Council looks to tackle invasive plant in Dartmouth's Little Albro Lake
Staff suggest using benthic mats to control infestation, pending provincial and federal approval
Halifax regional council is looking to curb the spread of an invasive plant species at Little Albro Lake in Dartmouth, N.S.
Yellow floating heart, which is native to East Asia and the Mediterranean, is the culprit.
Staff are recommending the use of benthic mats, or weed mats, to control the infestation, contingent on approval from the province and federal government.
The mats are a blanket-like barrier made out of synthetic or natural materials that can be placed on a lake bottom to block sunlight from the plant to control growth.
According to a staff report, using the mats would be "relatively inexpensive" compared to other weed-control methods, easy to apply, effective and safe.
But using the mats would require approval from Nova Scotia's Environment Department and Fisheries and Oceans Canada.
Yellow floating heart was first reported at Little Albro Lake in 2006 and "quickly grew to dominate the surface of the lake," the report states.
The plant is thick, making it difficult for swimming and boating.

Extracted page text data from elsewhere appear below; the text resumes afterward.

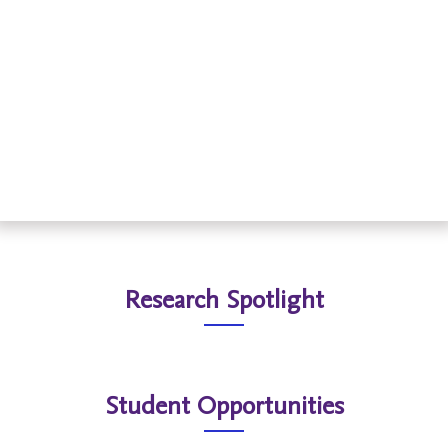
Read More
Research Spotlight
Student Opportunities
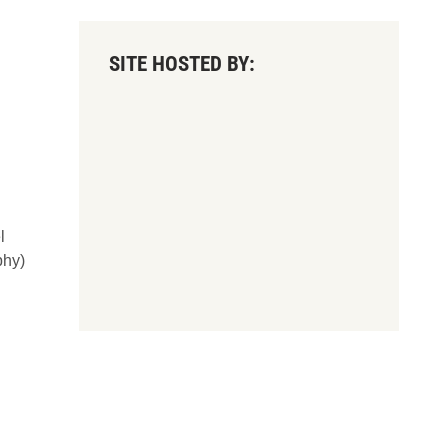
SITE HOSTED BY:
l
phy)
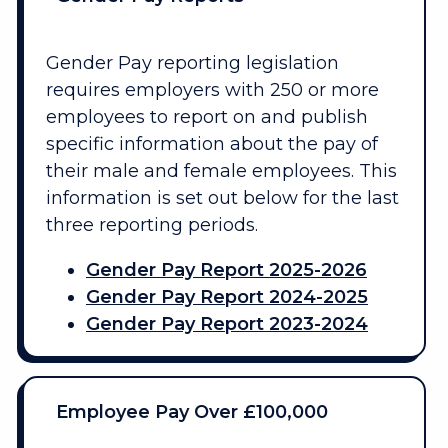
Gender Pay reporting legislation
requires employers with 250 or more
employees to report on and publish
specific information about the pay of
their male and female employees. This
information is set out below for the last
three reporting periods.
Gender Pay Report 2025-2026
Gender Pay Report 2024-2025
Gender Pay Report 2023-2024
Employee Pay Over £100,000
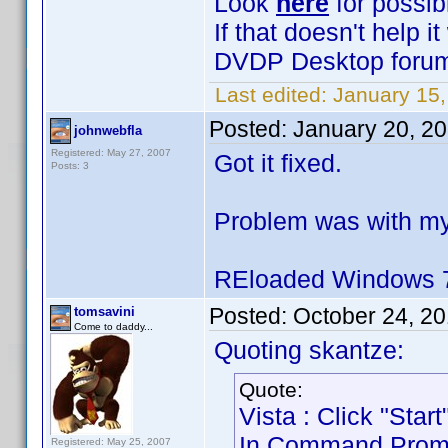
Look
here
for possib
If that doesn't help 
DVDP Desktop forum 
Last edited:
January 15,
Posted:
January 20, 2
johnwebfla
Registered: May 27, 2007
Got it fixed.
Posts: 3
Problem was with my
REloaded Windows 7
Posted:
October 24, 2
tomsavini
Come to daddy...
Quoting skantze:
Quote:
Vista : Click "Sta
In Command Prompt 
Registered: May 25, 2007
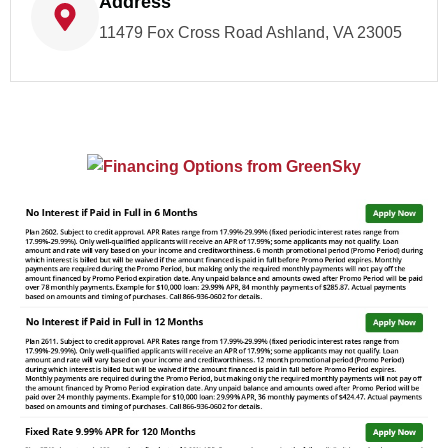
Address
11479 Fox Cross Road Ashland, VA 23005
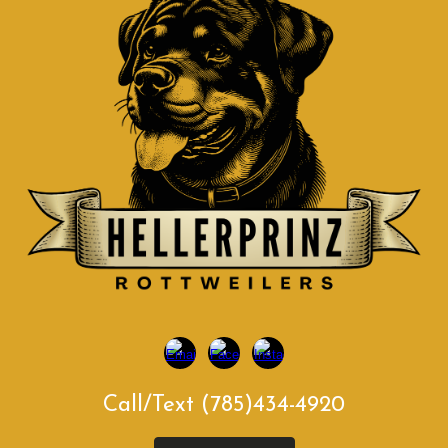
Call/Text (785)434-4920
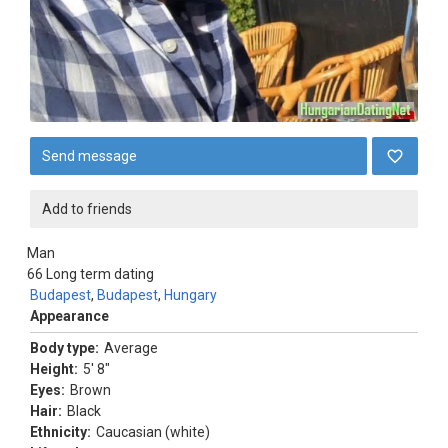
Send message
Add to friends
Man
66
Long term dating
Budapest
,
Budapest
,
Hungary
Appearance
Body type:
Average
Height:
5' 8"
Eyes:
Brown
Hair:
Black
Ethnicity:
Caucasian (white)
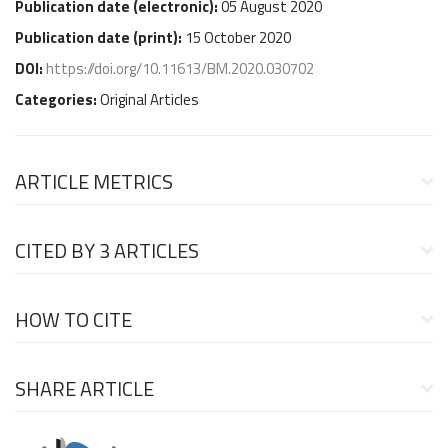
Publication date (
electronic
):
05 August 2020
Publication date (
print
):
15 October 2020
DOI:
https://doi.org/10.11613/BM.2020.030702
Categories:
Original Articles
ARTICLE METRICS
CITED BY
3 ARTICLES
HOW TO CITE
SHARE ARTICLE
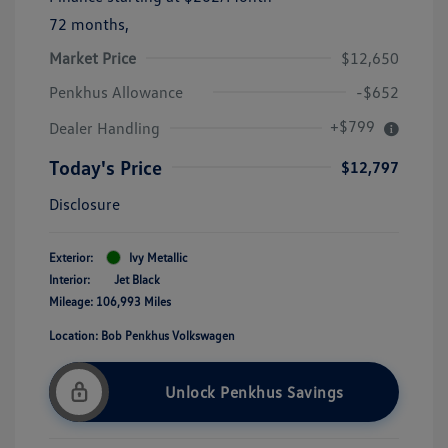
72 months,
Market Price
$12,650
Penkhus Allowance
-$652
+$799
Dealer Handling
Today's Price
$12,797
Disclosure
Exterior:
Ivy Metallic
Interior:
Jet Black
Mileage: 106,993 Miles
Location: Bob Penkhus Volkswagen
Unlock Penkhus Savings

The plants produce hairy seeds, which can attach to wildlife and boat hulls, making it possible to spread to other lakes.
According to the report, area residents have advised their municipal councillor that the plant covers the lake surface, overtakes the lake's native vegetation and restricts any use of the lake for swimming or boating from May to September.
It could take up to three months to develop a pilot project and to get regulatory approval for using weed mats, which would delay an installation until the fall. So, "it may be prudent to delay mat installation until spring 2020," the report said.
The estimated cost of the proposed pilot project is $25,000.